▶ **Goal of the exercise**: Quote everything from the start of the data down to and including the line that contains "Ostwestfalen-Lippe".

-------

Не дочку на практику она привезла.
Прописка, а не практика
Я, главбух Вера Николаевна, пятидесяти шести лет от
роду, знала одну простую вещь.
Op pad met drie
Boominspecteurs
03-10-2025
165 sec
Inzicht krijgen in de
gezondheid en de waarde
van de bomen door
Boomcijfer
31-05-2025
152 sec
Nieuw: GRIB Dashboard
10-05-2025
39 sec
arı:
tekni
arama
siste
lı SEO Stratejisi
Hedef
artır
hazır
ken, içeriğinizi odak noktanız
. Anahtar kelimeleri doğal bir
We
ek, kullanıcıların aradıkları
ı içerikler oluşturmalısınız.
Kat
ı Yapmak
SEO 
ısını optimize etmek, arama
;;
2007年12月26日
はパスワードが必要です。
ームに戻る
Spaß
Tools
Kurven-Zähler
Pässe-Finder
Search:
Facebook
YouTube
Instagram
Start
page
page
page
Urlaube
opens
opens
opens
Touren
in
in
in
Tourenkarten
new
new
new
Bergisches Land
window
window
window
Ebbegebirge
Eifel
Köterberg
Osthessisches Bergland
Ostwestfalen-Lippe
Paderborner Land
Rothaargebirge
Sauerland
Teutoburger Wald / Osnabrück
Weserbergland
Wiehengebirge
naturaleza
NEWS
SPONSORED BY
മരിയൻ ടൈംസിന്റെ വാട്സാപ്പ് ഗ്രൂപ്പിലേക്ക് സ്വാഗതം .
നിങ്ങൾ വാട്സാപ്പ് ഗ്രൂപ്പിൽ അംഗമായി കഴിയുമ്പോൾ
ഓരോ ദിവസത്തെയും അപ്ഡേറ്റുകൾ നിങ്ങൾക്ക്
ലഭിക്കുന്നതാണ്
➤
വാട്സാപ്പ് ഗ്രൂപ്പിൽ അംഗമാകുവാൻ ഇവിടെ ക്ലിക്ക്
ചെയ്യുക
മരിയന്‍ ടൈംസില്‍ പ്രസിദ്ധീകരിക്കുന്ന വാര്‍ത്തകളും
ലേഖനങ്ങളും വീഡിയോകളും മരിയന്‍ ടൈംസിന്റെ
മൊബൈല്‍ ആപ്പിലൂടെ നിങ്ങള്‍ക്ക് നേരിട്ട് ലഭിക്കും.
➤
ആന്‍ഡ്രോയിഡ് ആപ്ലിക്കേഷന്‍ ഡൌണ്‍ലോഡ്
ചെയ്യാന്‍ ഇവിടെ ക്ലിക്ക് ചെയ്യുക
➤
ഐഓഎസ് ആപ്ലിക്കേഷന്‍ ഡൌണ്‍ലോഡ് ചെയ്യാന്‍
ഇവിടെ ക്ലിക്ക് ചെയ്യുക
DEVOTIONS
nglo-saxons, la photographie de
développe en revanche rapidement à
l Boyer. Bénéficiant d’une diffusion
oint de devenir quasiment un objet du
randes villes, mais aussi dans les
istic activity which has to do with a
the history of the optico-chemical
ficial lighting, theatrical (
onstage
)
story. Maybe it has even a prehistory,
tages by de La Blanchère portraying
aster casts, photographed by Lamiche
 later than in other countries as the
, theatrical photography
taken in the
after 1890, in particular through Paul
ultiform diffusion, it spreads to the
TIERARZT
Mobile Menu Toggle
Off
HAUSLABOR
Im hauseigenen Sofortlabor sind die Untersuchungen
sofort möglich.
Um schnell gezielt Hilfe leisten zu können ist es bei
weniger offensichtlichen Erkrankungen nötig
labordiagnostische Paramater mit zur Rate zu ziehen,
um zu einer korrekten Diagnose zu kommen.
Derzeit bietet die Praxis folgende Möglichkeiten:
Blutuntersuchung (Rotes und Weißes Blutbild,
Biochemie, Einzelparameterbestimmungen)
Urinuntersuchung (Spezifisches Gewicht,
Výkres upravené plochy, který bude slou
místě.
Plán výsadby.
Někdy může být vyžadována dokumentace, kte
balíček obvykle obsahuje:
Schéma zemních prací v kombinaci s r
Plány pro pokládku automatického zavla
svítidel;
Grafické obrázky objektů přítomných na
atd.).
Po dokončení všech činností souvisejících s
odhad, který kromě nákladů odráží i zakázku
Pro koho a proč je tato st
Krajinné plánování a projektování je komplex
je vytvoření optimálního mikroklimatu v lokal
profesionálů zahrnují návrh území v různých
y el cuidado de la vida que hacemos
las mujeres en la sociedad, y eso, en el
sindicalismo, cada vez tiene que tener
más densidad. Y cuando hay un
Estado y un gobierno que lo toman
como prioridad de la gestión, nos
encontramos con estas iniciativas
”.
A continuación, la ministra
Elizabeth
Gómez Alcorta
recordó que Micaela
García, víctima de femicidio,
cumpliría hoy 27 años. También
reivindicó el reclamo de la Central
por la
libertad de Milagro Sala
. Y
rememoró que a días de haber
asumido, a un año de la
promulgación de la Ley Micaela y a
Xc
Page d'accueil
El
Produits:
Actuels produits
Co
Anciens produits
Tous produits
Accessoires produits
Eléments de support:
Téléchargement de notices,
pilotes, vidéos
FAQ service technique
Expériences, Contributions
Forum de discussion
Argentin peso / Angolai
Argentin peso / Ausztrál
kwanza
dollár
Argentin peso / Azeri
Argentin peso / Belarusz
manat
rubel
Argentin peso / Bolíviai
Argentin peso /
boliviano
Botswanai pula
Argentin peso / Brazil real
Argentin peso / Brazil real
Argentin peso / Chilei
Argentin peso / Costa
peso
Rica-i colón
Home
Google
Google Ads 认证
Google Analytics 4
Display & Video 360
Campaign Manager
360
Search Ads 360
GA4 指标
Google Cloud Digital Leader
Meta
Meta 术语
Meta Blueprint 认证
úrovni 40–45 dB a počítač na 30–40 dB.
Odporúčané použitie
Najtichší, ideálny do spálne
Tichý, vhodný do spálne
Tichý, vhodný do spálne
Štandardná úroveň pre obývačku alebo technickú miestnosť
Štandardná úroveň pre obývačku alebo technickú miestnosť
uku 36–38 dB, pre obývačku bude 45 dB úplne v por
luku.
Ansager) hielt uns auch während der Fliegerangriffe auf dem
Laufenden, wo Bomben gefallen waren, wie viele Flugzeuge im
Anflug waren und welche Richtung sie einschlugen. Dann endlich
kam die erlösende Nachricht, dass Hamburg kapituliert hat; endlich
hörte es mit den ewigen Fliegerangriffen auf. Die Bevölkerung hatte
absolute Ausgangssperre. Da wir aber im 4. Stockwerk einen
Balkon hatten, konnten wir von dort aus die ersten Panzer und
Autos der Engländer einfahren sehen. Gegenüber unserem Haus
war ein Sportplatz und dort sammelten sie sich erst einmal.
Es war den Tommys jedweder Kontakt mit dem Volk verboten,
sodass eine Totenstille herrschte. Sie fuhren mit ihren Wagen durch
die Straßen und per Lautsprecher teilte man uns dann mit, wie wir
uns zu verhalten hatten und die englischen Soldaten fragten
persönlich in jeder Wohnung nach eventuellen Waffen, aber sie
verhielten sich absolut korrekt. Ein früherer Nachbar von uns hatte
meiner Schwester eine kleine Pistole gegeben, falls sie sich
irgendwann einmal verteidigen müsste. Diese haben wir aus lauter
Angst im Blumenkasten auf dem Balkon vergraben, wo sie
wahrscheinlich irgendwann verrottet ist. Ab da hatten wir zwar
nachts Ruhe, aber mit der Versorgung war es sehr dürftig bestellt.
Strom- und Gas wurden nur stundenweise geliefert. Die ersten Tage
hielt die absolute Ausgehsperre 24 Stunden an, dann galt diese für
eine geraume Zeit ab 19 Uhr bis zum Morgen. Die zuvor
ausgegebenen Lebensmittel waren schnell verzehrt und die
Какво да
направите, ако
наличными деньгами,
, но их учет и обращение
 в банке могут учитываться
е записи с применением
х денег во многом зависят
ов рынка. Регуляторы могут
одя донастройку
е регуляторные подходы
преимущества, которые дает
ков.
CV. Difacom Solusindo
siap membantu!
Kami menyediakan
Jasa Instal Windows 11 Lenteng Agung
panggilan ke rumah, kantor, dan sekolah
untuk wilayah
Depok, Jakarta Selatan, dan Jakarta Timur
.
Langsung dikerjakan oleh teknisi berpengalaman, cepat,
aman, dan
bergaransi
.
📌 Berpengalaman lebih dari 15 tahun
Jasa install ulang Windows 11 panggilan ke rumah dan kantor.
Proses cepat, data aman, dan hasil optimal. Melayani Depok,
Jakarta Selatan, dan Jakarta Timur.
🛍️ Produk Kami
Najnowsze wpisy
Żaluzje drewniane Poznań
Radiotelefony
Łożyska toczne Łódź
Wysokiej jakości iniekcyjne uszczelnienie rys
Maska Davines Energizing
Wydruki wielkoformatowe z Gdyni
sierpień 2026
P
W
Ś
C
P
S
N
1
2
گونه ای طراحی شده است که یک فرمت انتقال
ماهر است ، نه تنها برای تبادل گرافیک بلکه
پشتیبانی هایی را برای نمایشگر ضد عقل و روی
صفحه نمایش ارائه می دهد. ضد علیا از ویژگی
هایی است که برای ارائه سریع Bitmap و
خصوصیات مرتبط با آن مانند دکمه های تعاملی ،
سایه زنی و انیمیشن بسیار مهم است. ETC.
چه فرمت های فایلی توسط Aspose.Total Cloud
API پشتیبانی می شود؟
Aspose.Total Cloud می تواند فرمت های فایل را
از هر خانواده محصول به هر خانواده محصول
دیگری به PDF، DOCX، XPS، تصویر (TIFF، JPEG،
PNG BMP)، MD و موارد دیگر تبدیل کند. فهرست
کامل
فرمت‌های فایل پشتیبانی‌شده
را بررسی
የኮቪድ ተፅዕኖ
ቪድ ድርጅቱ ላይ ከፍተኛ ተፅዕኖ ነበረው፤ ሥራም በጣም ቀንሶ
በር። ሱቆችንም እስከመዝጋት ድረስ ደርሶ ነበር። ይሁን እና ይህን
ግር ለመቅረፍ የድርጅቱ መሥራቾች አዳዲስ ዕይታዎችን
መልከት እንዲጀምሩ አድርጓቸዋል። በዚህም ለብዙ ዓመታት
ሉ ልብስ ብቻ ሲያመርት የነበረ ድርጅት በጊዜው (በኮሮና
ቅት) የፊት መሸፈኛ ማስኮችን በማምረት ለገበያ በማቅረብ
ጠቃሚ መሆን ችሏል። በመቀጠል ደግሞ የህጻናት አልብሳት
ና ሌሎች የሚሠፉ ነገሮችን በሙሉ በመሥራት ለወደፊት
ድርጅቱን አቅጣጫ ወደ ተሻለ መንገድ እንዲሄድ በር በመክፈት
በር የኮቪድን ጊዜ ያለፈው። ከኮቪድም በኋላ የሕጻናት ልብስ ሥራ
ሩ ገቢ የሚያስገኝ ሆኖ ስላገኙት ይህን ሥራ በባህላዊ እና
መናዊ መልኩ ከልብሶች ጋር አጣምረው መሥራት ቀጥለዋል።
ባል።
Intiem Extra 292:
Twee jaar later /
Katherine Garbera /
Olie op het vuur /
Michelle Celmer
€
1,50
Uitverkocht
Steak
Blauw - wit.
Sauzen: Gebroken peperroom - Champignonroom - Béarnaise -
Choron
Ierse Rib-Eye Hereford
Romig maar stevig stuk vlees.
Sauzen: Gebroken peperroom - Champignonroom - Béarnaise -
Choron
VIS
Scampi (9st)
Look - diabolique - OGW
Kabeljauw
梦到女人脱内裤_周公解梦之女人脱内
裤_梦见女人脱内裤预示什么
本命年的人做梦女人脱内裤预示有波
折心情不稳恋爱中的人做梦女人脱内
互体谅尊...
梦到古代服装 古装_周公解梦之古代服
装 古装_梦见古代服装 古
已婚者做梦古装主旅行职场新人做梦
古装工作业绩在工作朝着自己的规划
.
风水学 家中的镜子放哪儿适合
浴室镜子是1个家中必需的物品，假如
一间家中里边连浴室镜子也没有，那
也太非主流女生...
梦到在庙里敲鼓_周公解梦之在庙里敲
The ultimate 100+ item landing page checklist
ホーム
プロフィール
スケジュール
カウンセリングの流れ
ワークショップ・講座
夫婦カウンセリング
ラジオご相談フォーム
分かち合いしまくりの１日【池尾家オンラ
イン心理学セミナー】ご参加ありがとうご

-------

▶ **Answer to this problem**:
Не дочку на практику она привезла.
Прописка, а не практика
Я, главбух Вера Николаевна, пятидесяти шести лет от
роду, знала одну простую вещь.
Op pad met drie
Boominspecteurs
03-10-2025
165 sec
Inzicht krijgen in de
gezondheid en de waarde
van de bomen door
Boomcijfer
31-05-2025
152 sec
Nieuw: GRIB Dashboard
10-05-2025
39 sec
arı:
tekni
arama
siste
lı SEO Stratejisi
Hedef
artır
hazır
ken, içeriğinizi odak noktanız
. Anahtar kelimeleri doğal bir
We
ek, kullanıcıların aradıkları
ı içerikler oluşturmalısınız.
Kat
ı Yapmak
SEO 
ısını optimize etmek, arama
;;
2007年12月26日
はパスワードが必要です。
ームに戻る
Spaß
Tools
Kurven-Zähler
Pässe-Finder
Search:
Facebook
YouTube
Instagram
Start
page
page
page
Urlaube
opens
opens
opens
Touren
in
in
in
Tourenkarten
new
new
new
Bergisches Land
window
window
window
Ebbegebirge
Eifel
Köterberg
Osthessisches Bergland
Ostwestfalen-Lippe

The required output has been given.